Office furniture and storage
Desks
This is probably your most important piece of office furniture. Simple, flat, rectangular surfaces could be your best bet. These allow a degree of flexibility to accommodate design changes in the future: plain desk surfaces, for example, have proved to have worked best in the evolution of computer screens from the cathode ray tube to flat panel monitors.
A simple and efficient desk can be made using two half-size filing cabinets (two-drawer) set apart to provide a kneehole, and covered with a flat surface, made for example of plywood or laminated (or veneered) MDF.

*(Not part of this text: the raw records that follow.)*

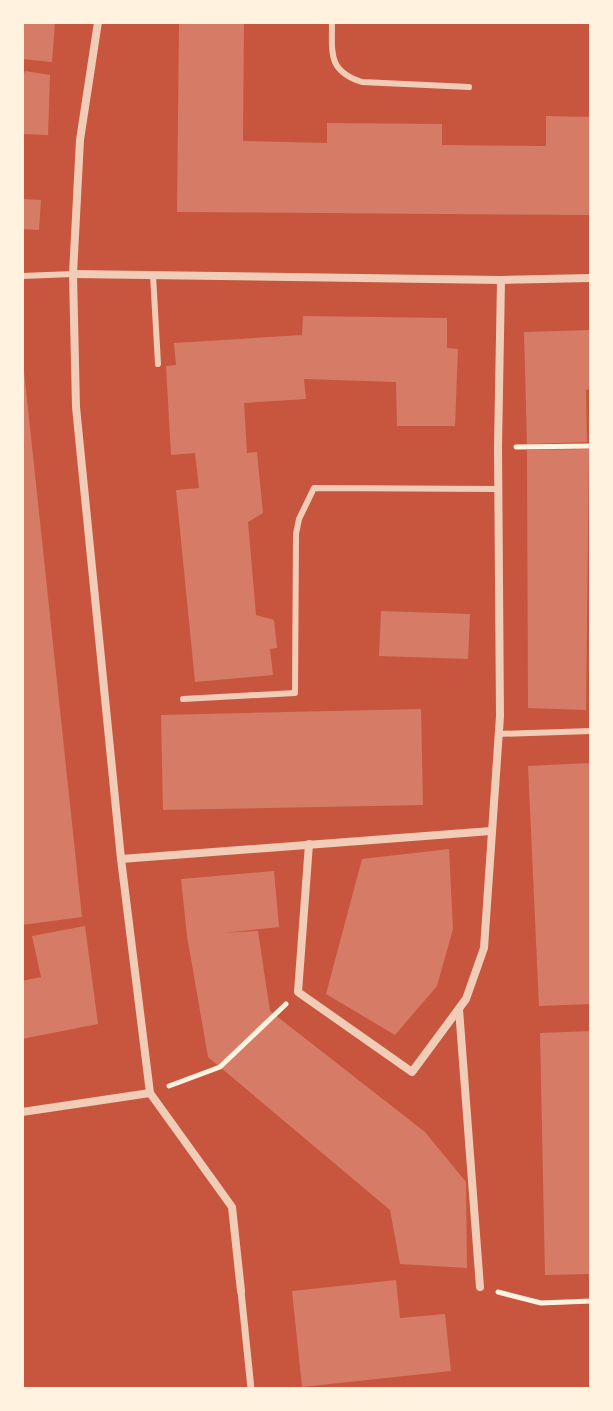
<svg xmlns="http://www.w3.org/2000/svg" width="613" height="1411" font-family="Signika,sans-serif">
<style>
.building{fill:#d67c66}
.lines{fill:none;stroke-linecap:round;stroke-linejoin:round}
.path{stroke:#fff3e0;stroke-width:5}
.service{stroke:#f1ccb7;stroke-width:6}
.pedestrian{stroke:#f1ccb7;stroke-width:7}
.minor{stroke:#f1ccb7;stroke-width:8}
</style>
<rect width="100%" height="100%" fill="#c8553d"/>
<!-- building -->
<g class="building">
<path d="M 22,22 L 55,22 L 52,62 L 22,59 Z"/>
<path d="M 179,22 L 244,22 L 243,141 L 327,143 L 327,123 L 442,124 L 442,145 L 546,146 L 546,116 L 591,117 L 591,215 L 177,212 Z"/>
<path d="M 25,71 L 50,75 L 48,135 L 22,134 L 22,80 Z"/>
<path d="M 22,199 L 41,200 L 39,230 L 22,229 Z"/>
<path d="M 303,316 L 447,318 L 447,348 L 458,349 L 455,426 L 397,426 L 396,382 L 304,379 L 306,399 L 244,403 L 247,453 L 257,452 L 263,513 L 248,522 L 256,615 L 274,620 L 277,648 L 270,649 L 273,675 L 195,682 L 176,490 L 199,488 L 195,453 L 171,455 L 166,366 L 176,365 L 174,343 L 302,335 Z"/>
<path d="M 591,330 L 591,389 L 586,390 L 587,442 L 527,444 L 524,332 Z"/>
<path d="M 22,371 L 24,371 L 82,917 L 22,925 Z"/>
<path d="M 589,449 L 586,710 L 528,708 L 527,450 Z"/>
<path d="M 381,611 L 470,614 L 468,659 L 379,656 Z"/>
<path d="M 421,709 L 423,805 L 163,810 L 161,715 Z"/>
<path d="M 590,763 L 591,1004 L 539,1006 L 528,766 Z"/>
<path d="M 449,849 L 453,929 L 437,986 L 395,1035 L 326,994 L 362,859 Z"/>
<path d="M 274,871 L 279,927 L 222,933 L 258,931 L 270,1011 L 425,1132 L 466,1182 L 467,1268 L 400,1264 L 390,1210 L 208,1057 L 187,936 L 181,879 Z"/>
<path d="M 85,926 L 98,1024 L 22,1039 L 22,981 L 41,977 L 32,936 Z"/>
<path d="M 591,1031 L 591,1274 L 545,1275 L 540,1033 Z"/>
<path d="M 396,1280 L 400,1318 L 445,1314 L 451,1371 L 302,1387 L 292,1291 Z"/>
</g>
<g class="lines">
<!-- path -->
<g class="path">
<path d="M 516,447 L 591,446"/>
<path d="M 169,1086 L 220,1067 L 286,1004"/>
<path d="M 498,1292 L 541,1303 L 591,1301"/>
</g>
<!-- service -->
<g class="service">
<path d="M 332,22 C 332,54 328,71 362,82 L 469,87"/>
<path d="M 153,275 L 158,364"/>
<path d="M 22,276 L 73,274"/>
<path d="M 183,699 L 295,693 L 296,534 L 299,519 L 314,488 L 498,489"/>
<path d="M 498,734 L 591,731"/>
</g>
<!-- pedestrian -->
<path class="pedestrian" d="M 241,1291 L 251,1389"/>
<!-- minor -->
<g class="minor">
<path d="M 98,22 L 80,140 L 73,274 L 76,407 L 121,859 L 150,1093 L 232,1207 L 241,1291"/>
<path d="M 73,274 L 501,280 L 591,278"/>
<path d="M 309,844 L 298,992 L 412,1072 L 466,999 L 484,948 L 500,716 L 498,447 L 501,280"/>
<path d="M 121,859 L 491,831"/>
<path d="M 459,1009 L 480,1287"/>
<path d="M 22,1112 L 150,1093"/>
</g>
</g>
<!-- border -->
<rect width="613" height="1411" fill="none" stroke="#fff3e0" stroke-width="48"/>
</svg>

Your choice of desk will, however, very much depend on your working practices: what equipment you need to keep permanently on it, what you need to spread out on it, what needs to be within easy reach, and so on. In any case, there are countless commercially-made desks, at all prices, catering for a huge range of uses and demands. For instance, some have shelving or cupboards attached; and pull-out surfaces, available in many desk designs, can allow you to temporarily extend your usable work-surface area.
Chairs
If you are going to spend hours in your office chair, get a good one – one that has good back support and adjustable height. You should aim to sit at your desk with your back, upper legs and lower legs all more or less at right angles to each other, feet firmly on the ground. And, to avoid neck strain, your computer screen should be straight ahead, at about eye-level (which may well mean raising its base on a box or stand).

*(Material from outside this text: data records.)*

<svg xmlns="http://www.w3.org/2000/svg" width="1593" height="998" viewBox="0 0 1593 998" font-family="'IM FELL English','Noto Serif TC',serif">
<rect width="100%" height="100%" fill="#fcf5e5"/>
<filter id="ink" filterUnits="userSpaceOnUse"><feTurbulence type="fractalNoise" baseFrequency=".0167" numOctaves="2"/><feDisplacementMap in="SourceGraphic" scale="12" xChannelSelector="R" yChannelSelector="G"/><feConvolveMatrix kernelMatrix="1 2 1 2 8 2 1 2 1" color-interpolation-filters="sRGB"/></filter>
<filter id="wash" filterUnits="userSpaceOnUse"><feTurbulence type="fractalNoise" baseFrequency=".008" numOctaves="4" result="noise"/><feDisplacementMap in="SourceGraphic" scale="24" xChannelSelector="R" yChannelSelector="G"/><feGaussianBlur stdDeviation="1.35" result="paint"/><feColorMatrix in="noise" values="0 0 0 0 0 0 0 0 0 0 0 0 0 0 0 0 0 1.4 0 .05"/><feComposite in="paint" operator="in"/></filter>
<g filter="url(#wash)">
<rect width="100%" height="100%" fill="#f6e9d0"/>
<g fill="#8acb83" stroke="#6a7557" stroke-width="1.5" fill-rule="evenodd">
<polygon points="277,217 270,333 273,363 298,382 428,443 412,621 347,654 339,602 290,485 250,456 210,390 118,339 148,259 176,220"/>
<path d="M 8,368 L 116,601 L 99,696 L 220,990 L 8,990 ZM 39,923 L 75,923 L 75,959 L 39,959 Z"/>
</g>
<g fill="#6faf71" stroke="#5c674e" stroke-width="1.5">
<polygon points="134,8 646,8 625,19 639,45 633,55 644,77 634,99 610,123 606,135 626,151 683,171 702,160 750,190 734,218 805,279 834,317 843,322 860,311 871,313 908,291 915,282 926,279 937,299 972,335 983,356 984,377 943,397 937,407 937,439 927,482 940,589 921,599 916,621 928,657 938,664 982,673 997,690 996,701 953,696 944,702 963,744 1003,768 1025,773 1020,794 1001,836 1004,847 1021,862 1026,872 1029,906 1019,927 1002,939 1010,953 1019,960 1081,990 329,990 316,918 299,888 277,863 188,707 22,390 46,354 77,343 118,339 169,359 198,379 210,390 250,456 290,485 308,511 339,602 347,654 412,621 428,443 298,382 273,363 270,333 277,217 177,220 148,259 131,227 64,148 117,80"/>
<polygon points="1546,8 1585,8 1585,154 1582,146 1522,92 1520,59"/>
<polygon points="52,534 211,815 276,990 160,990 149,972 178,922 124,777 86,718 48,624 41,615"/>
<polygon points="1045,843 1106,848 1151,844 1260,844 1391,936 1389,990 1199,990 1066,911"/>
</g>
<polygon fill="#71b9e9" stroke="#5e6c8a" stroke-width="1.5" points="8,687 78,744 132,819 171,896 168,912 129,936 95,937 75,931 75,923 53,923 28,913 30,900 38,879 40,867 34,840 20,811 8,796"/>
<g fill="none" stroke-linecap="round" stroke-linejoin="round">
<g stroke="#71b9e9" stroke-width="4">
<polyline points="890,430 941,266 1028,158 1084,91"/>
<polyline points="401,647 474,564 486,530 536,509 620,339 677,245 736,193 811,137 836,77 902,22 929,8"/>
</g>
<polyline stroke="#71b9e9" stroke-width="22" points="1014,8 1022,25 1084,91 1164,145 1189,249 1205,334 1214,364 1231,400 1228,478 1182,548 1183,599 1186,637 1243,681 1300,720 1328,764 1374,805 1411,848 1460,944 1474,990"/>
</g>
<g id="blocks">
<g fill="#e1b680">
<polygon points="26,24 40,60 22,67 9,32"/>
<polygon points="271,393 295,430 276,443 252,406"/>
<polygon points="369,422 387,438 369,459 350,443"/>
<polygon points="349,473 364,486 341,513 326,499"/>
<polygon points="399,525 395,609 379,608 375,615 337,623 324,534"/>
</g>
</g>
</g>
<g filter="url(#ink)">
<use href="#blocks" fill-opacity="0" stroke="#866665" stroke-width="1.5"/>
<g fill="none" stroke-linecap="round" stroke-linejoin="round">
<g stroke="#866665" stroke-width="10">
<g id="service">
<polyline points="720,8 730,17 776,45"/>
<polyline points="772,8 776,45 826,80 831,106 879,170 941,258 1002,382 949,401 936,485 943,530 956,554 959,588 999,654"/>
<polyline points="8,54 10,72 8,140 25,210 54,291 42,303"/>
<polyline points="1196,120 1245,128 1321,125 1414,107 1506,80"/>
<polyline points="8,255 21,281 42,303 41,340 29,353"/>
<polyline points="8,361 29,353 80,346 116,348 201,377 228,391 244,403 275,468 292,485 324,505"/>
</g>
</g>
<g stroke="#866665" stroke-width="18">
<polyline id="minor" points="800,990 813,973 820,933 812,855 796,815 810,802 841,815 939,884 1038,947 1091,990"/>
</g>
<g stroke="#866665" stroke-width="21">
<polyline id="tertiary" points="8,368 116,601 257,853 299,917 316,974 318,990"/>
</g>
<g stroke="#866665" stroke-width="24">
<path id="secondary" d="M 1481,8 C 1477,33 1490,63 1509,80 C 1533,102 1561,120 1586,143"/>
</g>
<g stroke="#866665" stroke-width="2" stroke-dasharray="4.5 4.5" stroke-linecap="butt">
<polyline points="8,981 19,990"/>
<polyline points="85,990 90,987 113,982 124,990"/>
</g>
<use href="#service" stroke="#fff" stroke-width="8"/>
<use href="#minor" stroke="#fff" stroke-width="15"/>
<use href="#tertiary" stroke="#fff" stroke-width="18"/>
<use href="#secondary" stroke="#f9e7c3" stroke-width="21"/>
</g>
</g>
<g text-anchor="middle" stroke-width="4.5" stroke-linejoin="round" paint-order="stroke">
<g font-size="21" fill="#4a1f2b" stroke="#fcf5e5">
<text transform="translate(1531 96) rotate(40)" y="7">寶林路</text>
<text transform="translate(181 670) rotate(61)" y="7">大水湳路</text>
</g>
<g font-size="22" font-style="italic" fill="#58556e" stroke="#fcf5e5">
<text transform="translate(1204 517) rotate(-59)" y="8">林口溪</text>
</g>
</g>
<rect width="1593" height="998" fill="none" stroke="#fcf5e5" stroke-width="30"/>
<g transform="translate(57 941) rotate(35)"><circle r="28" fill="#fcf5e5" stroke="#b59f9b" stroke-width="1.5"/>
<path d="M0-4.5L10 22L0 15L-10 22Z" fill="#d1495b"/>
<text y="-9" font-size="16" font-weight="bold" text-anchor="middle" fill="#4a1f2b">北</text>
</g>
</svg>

Swivel chairs with castors make it easier to get in and out of a seated position, but these work best on hard, flat floor-surfaces.
Fold it, hide it
For pieces of furniture that are not in constant use – such as chairs and work tables – consider models that can be folded and stacked against a wall, or hidden from sight in a cupboard.
Shelving and storage
Get that clutter out of the way. Filing cabinets, although cumbersome, are the tried-and-tested way of storing large quantities of paperwork in an efficient and accessible manner. Shelving is good for storing all kinds of items to which you require regular access. Always buy rather more shelving than you currently need: the shelves will fill up.

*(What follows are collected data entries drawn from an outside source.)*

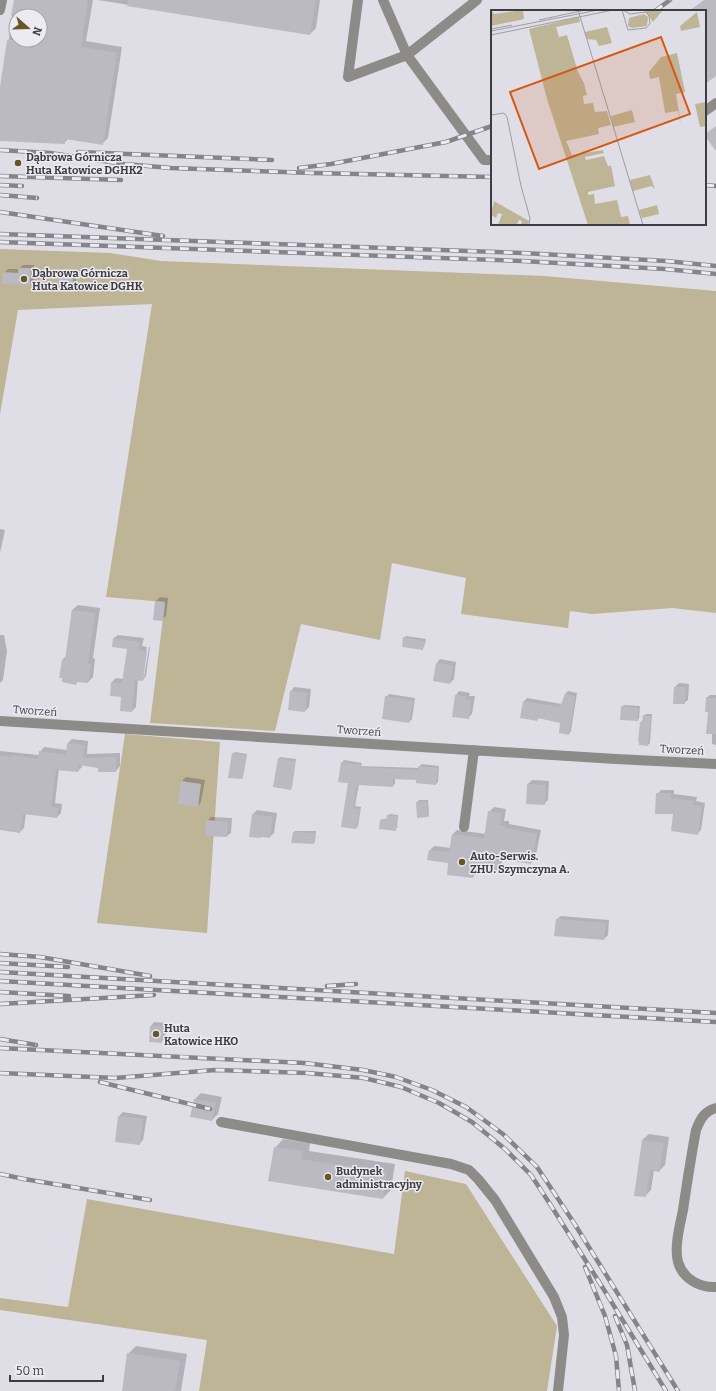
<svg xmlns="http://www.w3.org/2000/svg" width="716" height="1391" font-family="Bitter,serif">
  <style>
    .green { fill: #beb496 }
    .shadow { fill: #0003; fill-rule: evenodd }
    .building { fill: #bbbac2 }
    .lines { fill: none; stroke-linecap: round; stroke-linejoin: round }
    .minor { stroke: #8c8b87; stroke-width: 10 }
    .rail-casing { stroke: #85848a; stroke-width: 4.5 }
    .rail { stroke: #ecebf4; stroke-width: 3; stroke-dasharray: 9; stroke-linecap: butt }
    .poi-dot { fill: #655623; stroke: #ecebf4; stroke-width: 1.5 }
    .labels { text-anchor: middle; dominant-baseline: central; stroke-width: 3; stroke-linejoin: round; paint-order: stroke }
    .poi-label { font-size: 11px; font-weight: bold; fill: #3d3c40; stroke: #ecebf4; text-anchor: start }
    .street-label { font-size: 11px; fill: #3d3c40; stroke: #ecebf4 }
    .inset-road { fill: none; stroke: #9e9da4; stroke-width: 1 }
    .view { fill: #d75611; fill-opacity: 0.15; stroke: #d75611; stroke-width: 2 }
    .inset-edge { fill: none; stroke: #3d3c40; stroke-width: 2 }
  </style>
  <rect width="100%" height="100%" fill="#dfdee7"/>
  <path class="green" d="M0,249L110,253L161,261L544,276L716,291V613L672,608L592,614L570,611L568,628L461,614L466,578L392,563L380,640L301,624L275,731L150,723L165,602L106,597L152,304L18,310L0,414Z
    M125,734L220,742L207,933L97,923Z
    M405,1171L466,1184L557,1326L547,1391H199L207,1340L0,1310V1298L68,1307L87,1199L394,1254Z"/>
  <path class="shadow" d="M15,0H93L86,41L122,47L108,138L102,144L68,139L64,143L0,140V94ZM16,16H40V40H16Z
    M98,0H320L316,28L310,34Z
    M23,265H34V280L30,284L4,273L8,269H19Z
    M76,270V282L72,286L59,275L63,271Z
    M0,529L5,530L0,553Z
    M160,597L168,598L166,616L162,620L154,619L156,601Z
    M78,605L100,608L93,658L95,659L93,677L88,682L78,681L76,684L62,660L66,656L72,610Z
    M0,635H4L7,651L3,680L0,683Z
    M118,635L144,638L142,646L147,647L142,677H144L149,647H150L146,676L143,680L138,679L136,707L132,711L122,696L111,695L112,682L116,678L123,679L128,648L113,646L114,638Z
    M406,636L426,639L424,647L422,649L404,638Z
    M440,659L456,662L454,679L450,683L437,663Z
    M679,683L689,684L688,700L684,703L675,687Z
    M294,687L311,689L309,707L305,711L291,691Z
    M459,691L470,693L469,696H475L472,714L468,718L456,695Z
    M568,691L577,693L571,731L569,734L561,722L539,718L537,720L524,701L527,698L562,704L565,694Z
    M389,694L415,698L412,719L409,722L386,697Z
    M710,695H716V745L712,744V733L706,698Z
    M624,705L640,706L639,719L637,720L622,707Z
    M646,714H652L650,743L648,745L640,722L644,721V715Z
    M72,739L88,741L87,754L120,753V766L116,771L82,765V767L78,771L59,769L55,803L62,804L61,813L57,817L26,813L24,828L20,832L0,829V751L39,755L40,752L44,747L67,750L68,743Z
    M235,752L247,754L243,777L242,778L233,754Z
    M280,757L296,759L292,787L291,789L279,759Z
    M344,760L362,763L361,766L419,768L421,764L439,766L438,782L436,784L418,779L395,778V784L392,786L359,784L355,806L361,807L358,826L356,828L349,782L342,763Z
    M186,777L205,780L201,802L198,806L182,781Z
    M532,780L549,781L548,800L544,804L528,784Z
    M661,790H674V794L697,797L696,801L705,803L701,830L697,834L674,813L657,794Z
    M419,800H428L429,815L428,817L417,802Z
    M494,807L506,809L504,821H509V824L541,830L535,859L531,863L503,858L501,868L497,872L478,869L477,872L473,877L430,850L434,846L451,848L453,834L457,830L486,834L489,812Z
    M257,810L277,813L274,833L270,837L253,814Z
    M390,814L398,815L397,828L395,830L381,820L382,819H388V815Z
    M211,817L232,818L231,833L227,836L207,821Z
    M295,831H316L315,841L314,843L294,832Z
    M561,916L609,920L608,935L604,939L557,919Z
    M154,1022L166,1023L165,1038L161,1042L151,1026Z
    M201,1093L222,1097L218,1114L212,1120L195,1099Z
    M123,1112L147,1116L143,1140L139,1144L119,1116Z
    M649,1134L669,1137L665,1165L659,1171L654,1170L651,1190L645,1196L642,1140Z
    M283,1139L310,1143L309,1151L395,1164L391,1190L383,1198L275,1148Z
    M136,1346L187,1354L181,1391H123L128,1354Z"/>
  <path class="building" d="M14,0H88L81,47L117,53L103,145L65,139V144L0,141V87L7,40H40V16H11Z
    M128,0H316L310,35L127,6Z
    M704,0H716V76L705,84V11H689Z
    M716,126V151L705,136V134Z
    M18,268H31L30,285L2,284L3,272L18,273Z
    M58,274H73V287H59Z
    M155,601L165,602L163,621L153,620Z
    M72,610L95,613L88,663L91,664L88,683L77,682L76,685L62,682V678H59L62,660H65Z
    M403,637L424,641L423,650L402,647Z
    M113,638L140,642L139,650L147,651L143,681L135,680L132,712L120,711L121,697L110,696L111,682L122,683L127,649L112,647Z
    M436,663L453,665L450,684L433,681Z
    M674,687H686L685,704H673Z
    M290,691L307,693L305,712L288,710Z
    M565,694L575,696L569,735L559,733L560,723L538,718L537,721L520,718L523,701L560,707Z
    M455,695L466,696V699L471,700L469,719L452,717Z
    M385,696L413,701L409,723L382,719Z
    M706,698H716V734H706L708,712H705Z
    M621,706L638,708V721L620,720Z
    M643,715L651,716L648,746L639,745V742H638L640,722H642Z
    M67,743L85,745L83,758L116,757V772H98V768L79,765L78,772L56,770L51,807L58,808L57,818L23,814L20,833L0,830V755L12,757V755L38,759L39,751L66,755Z
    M232,753L246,755L242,779L228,778Z
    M278,758L295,761L291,790L273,787Z
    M341,762L360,765V767L418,770V766L438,768L436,785L416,783V780L393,779V787L357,785L353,808L360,809L356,829L341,827L348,783L338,782Z
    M181,781L201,784L198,807L178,804Z
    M527,784L546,785L545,805L526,804Z
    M656,793H671V798L694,801L693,805L702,806L698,835L671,831L673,814H655Z
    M427,801L428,817L417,818L416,802Z
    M488,811L502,813L500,825L505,826V828L537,834L531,864L500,859L497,873L474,869L473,878L447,875L448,863L427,860L429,850L449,852L452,834L484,838Z
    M252,814L273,817L270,838L261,837V838L249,837Z
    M387,815L397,816L396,831L379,829L380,820H386Z
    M206,820L228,822L227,837L205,836Z
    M293,832L315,833L314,844L291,843Z
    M556,919L606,923L604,940L554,936Z
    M150,1026H163L162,1043L149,1042Z
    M194,1099L216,1103L212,1121L190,1117Z
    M118,1116L143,1119L140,1145L115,1142Z
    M642,1140L664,1143L659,1172L650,1170L646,1197L634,1196Z
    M274,1147L303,1151L301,1159L387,1172L383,1199L268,1181Z
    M127,1353L180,1361L175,1391H122Z"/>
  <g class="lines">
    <path class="minor" d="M358,0L348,77L407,55L477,0
      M383,0L407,55L484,160H492
      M0,10L2,0
      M705,111L716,103
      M0,721L616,759L716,764
      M464,827L474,750
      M716,1108C704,1111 700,1120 696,1130C691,1157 687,1183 683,1210C680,1225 674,1247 678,1262C683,1279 700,1288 716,1287
      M221,1122L451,1164L469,1170L478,1179L495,1200L554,1297L562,1317L564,1335L558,1391"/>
    <g class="rail-casing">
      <path id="rail" d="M655,11L670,0
        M0,150L50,153L124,164L171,168L313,173L492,177
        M78,152L272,160
        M299,168L331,164L446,142L492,126
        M0,176L121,180
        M0,185L22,186
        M705,185L716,186
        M0,195L37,198
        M0,212L163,236
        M0,234L523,253L666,261L716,266
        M0,242L522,261L665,269L716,274
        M0,954L40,957L150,976
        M0,963L68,967
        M0,972L716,1013
        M0,981L716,1022
        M327,986L356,984
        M0,992L69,996
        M0,1004L154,995
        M0,1039L36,1045
        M0,1048L304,1063L363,1070L396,1077L432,1090L466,1107L503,1134L537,1167L574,1223L678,1391
        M0,1073L115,1078L215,1070L307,1073L364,1078L401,1087L439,1103L472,1122L505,1149L531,1175L550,1204L606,1293L666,1391
        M100,1082L210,1109
        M0,1174L24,1179L150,1200
        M585,1267L605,1316L616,1356L619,1391
        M615,1316L627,1345L635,1391"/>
    </g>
    <use href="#rail" class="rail"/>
  </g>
  <g class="poi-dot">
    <circle cx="18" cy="163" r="4"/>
    <circle cx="24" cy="279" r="4"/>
    <circle cx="462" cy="862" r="4"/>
    <circle cx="156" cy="1034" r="4"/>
    <circle cx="328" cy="1177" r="4"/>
  </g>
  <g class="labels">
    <g class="poi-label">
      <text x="26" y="157">Dąbrowa Górnicza<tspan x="26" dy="13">Huta Katowice DGHK2</tspan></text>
      <text x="32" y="273">Dąbrowa Górnicza<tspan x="32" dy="13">Huta Katowice DGHK</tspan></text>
      <text x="470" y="856">Auto-Serwis.<tspan x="470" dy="13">ZHU. Szymczyna A.</tspan></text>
      <text x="164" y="1028">Huta<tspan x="164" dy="13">Katowice HKO</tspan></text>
      <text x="336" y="1171">Budynek<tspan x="336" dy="13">administracyjny</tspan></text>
    </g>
    <g class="street-label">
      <text transform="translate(35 711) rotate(4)">Tworzeń</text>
      <text transform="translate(359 731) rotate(4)">Tworzeń</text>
      <text transform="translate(682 750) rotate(3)">Tworzeń</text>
    </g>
  </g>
  <g transform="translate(491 10)">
    <rect width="215" height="215" fill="#dfdee7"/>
    <path d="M0,0L3,4L32,0L33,9L0,16ZM172,0L162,12L154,1L156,0ZM206,2L209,17L190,21L189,16ZM153,4L157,7L156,16L141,18L137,16L138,8ZM88,7L89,12L65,17L68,27L76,25L87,62L93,73L96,85L92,86L93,94L102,93L104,102L116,101L120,115L107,118L108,124L75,131L81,145L112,140L113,143L94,147L95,150L113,146L117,156H120L124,176L97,182V185L103,184L104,194L126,190L130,207L137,206L139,215H97L56,89L40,27L38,19ZM116,17L121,33L108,36L105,30L96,29L94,22ZM186,43L194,82L185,84L190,115L187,101L174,103L168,67L159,69L158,62L170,47ZM215,92V116L209,117L204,94ZM141,100L144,112L122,117L120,106ZM159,165L164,179L160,176L142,181L139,170ZM3,191L38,211L37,215H30L31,211L28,210L26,214L7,215L11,204L7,203L5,208L0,205ZM166,195L168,204L151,208L148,200Z" fill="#beb496"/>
    <path class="inset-road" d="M87,0L152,215M131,0L137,20L155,18L159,14L158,6L155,2L139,4L132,0M48,10L94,0M0,19L21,15M0,21L107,0M0,25L122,0M0,105L13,103L16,107L30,176L39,208L38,215"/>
    <path class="view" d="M170,27L199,104L48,159L19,82Z"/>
    <rect width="215" height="215" class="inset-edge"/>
  </g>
  <g transform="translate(28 28) rotate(110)"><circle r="19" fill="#ecebf4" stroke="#a6a5ac"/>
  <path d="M0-3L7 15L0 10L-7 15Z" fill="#655623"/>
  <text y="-6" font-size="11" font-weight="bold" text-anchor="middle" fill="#3d3c40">N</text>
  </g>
  <path d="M10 1375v6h93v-6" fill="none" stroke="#3d3c40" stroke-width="2"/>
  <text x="16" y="1375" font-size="12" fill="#3d3c40" stroke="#ecebf4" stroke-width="3" paint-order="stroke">50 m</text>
</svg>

Cupboards are good for hiding away unsightly clobber – box-files, merchandise samples, and so on.
Stationery
There are thousands of different forms of stationery out there – from staples and paperclips to florescent markers and padded envelopes. The best way to create a checklist of your requirements is to get hold of a stationery catalogue, or look at the websites of stationery suppliers. It is often much cheaper to buy stationery in bulk from specialist office suppliers – but you will have to have somewhere to store the large boxes containing 500 envelopes or five reams of copier paper, and so forth.